Logistic regression, decision tree and support vector
Classification problem is we are in a wide range of industries in one of the major problems encountered in the commercial business.In this article, we will choose from several technology out of the three main technical discussion, Logistic Regression, Logistic Regression, Decision tree, Decision Trees) and Support Vector Machine (Support Vector Machine, SVM).
Algorithm is used to solve classification problems listed above (SVM and DT is also used in return, but that are not within the scope of our discussion).I see someone ask for many times, for he should choose which kind of problem.Classic is also the most correct answer is "it depends."Answer does not satisfy the questioner.Really let a person is very demanding.Therefore, I decided to talk about what is to look at the situation and decide.
This explanation is based on a very simplified 2 d problem, but enough to take this difficult higher dimensional data to understand the readers.

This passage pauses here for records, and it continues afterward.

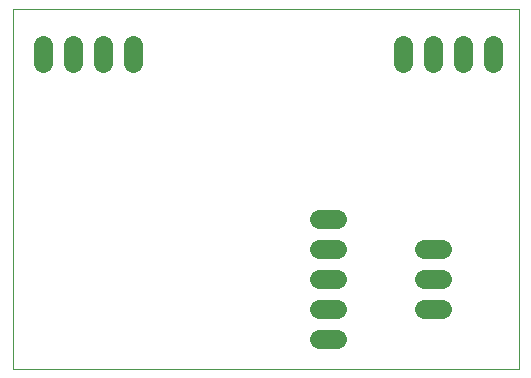
<source format=gbs>
G75*
G70*
%OFA0B0*%
%FSLAX24Y24*%
%IPPOS*%
%LPD*%
%AMOC8*
5,1,8,0,0,1.08239X$1,22.5*
%
%ADD10C,0.0000*%
%ADD11C,0.0640*%
D10*
X000267Y000150D02*
X000267Y012146D01*
X017137Y012146D01*
X017137Y000150D01*
X000267Y000150D01*
D11*
X010467Y001150D02*
X011067Y001150D01*
X011067Y002150D02*
X010467Y002150D01*
X010467Y003150D02*
X011067Y003150D01*
X011067Y004150D02*
X010467Y004150D01*
X010467Y005150D02*
X011067Y005150D01*
X013967Y004150D02*
X014567Y004150D01*
X014567Y003150D02*
X013967Y003150D01*
X013967Y002150D02*
X014567Y002150D01*
X014267Y010350D02*
X014267Y010950D01*
X013267Y010950D02*
X013267Y010350D01*
X015267Y010350D02*
X015267Y010950D01*
X016267Y010950D02*
X016267Y010350D01*
X004267Y010350D02*
X004267Y010950D01*
X003267Y010950D02*
X003267Y010350D01*
X002267Y010350D02*
X002267Y010950D01*
X001267Y010950D02*
X001267Y010350D01*
M02*

</source>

I'll start with the most important question to discuss: what on earth are we doing in the classification problem?Obviously, we have to do is classified.(this is a serious problem? Really?)Let me to repeat it again.In order to do classification, we are trying to find a decision border or a curve (doesn't have to be a straight line), to distinguish the two categories in the feature space.
Feature space on the word sounds very tall, easy to make a lot of new people make confused.Let me show you an example to explain.I have a sample, which contains three variables: x1, x2 and target.Target has two values 0 s and 1 s, depends on the predicted value of the variable x1 and x2.I will data on the axis.
This is the feature space, observation value distribution in it.Here because we only have two predictor variable/features, all the characteristics of the space is two-dimensional.You will find that the two kinds of samples with different color mark the point.I hope that our algorithm can calculate a line/curve to separate the categories.
Through visual inspection, the ideal decision boundary segment (curve) is a circle.Actual decision boundary shape differences are caused by logistic regression, decision tree and support vector machine (SVM) algorithm.
Say first logistic regression.Many people have misunderstanding on logistic regression decision boundary.This kind of misunderstanding is because most of the time mention logistic regression, people will see the famous "S" curve.
Above the blue curve is not a decision boundary.It is the binary logistic regression model for deformation of a response.Logistic regression decision boundary is always a straight line (or a plane, in the higher dimensions is hyperplane).The best way to convince you that, is to show everyone is familiar with the logic of regression equation.
We do a simple assumption that all F is a linear combination of the predictor variable.
The above equation can also write:
, when you are used to predict the probability values do a score truncation, higher than the probability of cutoff value is 1, otherwise 0.Assuming that cutoff value expressed in c, so the decision making process becomes like this:
Y = 1 if p > c, otherwise 0.Finally the decision boundary is F > constant.
> constant, F is a linear decision boundary.Our sample data using logistic regression results will be like this.